- **PAGE EXTRACT**:
• • • • • • •

Most Popular Sports
All Sports
Show All

Savoldelli: Cycling's sage

Eurosport
ByEurosport

Published 30/05/2005 at 16:19 GMT

"Serenity" is a common denominator in the personality of Paolo Savoldelli, the Giro d'Italia laureate broadcasting a Zen-like calm throughout a raucous three-week race that proved to be the closest-called edition of the Giro in 29 years. Here, the Italian

Eurosport

Image credit: Eurosport

"I won this Giro because I knew I could lose it," the 32-year-old Discovery Channel rider said in Confucius-says code before expounding:
"My goal was to stay as calm as possible. I never let myself give in to panic. In another time, I might have cracked, but the past two years have taught me everything."
Savoldelli's reference to the past two years of his cycling career was apropos, the Italian disappearing into a 24-month tunnel of illness and injury, including a face-first collision with a motorcycle in 2003 that left him with a crushed jaw and nose.

• • • • • • •

- **DATA UNDER STUDY**:
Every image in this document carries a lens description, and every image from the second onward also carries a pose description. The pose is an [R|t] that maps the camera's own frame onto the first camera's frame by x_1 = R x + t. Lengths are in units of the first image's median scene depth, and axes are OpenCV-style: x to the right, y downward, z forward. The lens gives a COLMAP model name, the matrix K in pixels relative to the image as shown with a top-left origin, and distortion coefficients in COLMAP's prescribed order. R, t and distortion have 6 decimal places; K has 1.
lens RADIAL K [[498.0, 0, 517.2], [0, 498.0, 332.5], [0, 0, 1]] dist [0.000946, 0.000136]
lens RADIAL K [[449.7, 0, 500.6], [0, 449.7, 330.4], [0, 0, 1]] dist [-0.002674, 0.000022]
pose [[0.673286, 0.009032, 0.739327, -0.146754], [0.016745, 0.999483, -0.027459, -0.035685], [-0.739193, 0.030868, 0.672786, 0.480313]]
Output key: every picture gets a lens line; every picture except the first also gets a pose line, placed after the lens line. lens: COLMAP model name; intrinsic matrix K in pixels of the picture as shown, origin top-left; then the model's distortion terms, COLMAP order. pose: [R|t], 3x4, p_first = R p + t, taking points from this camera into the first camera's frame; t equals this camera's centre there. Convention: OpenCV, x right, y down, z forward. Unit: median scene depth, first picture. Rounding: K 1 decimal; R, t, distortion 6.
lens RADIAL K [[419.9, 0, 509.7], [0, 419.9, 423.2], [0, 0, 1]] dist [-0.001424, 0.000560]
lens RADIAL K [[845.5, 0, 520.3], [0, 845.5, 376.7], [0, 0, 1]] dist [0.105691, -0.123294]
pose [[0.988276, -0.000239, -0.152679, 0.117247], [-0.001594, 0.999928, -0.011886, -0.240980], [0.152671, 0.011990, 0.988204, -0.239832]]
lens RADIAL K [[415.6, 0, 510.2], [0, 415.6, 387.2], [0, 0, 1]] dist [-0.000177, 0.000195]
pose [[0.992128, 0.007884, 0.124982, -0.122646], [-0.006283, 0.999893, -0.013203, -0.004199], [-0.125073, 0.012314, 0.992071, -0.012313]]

• • • • • • •

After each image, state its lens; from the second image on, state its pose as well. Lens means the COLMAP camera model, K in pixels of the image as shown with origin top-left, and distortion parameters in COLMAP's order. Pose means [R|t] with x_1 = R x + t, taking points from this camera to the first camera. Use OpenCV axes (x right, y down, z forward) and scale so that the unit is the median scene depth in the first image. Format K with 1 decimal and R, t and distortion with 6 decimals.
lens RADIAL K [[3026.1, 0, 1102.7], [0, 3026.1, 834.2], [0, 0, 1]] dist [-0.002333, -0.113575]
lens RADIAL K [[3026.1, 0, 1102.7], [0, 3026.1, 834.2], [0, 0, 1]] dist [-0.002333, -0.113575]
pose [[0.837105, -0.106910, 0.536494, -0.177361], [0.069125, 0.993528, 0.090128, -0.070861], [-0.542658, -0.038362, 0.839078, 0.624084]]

• • • • • • •

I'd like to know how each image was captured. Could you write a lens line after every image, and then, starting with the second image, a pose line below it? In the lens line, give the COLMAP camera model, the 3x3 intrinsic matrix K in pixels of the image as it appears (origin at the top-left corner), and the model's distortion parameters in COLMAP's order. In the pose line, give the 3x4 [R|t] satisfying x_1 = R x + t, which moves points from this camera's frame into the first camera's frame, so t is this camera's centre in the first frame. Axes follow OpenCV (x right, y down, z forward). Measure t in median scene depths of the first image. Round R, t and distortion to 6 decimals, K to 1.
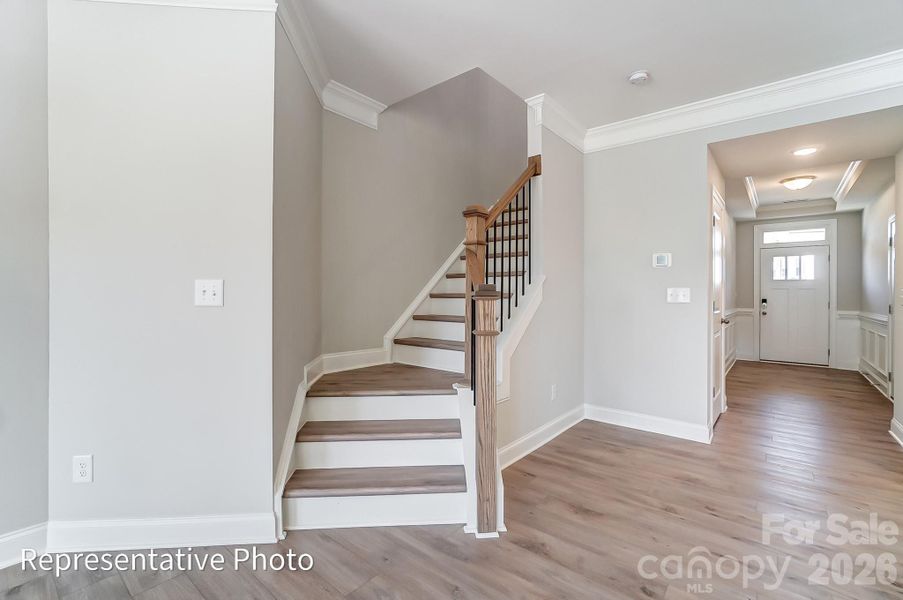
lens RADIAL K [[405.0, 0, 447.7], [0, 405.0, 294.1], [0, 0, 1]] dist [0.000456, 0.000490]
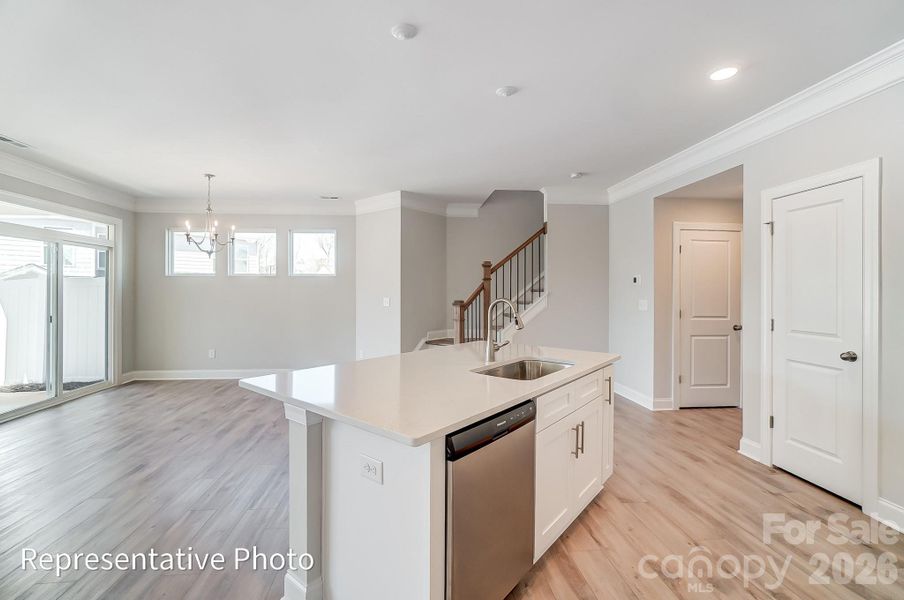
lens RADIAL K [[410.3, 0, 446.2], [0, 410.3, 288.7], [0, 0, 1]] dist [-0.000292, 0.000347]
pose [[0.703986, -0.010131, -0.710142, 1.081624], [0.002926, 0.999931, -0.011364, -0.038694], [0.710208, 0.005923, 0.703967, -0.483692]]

• • • • • • •

- **EXERCISE PROMPT**: Reproduce the passage of the Paolo Savoldelli article above, starting with "Savoldelli's reference to" and going on through "jaw and nose.".

- **WRITTEN REPLY**:
Savoldelli's reference to the past two years of his cycling career was apropos, the Italian disappearing into a 24-month tunnel of illness and injury, including a face-first collision with a motorcycle in 2003 that left him with a crushed jaw and nose.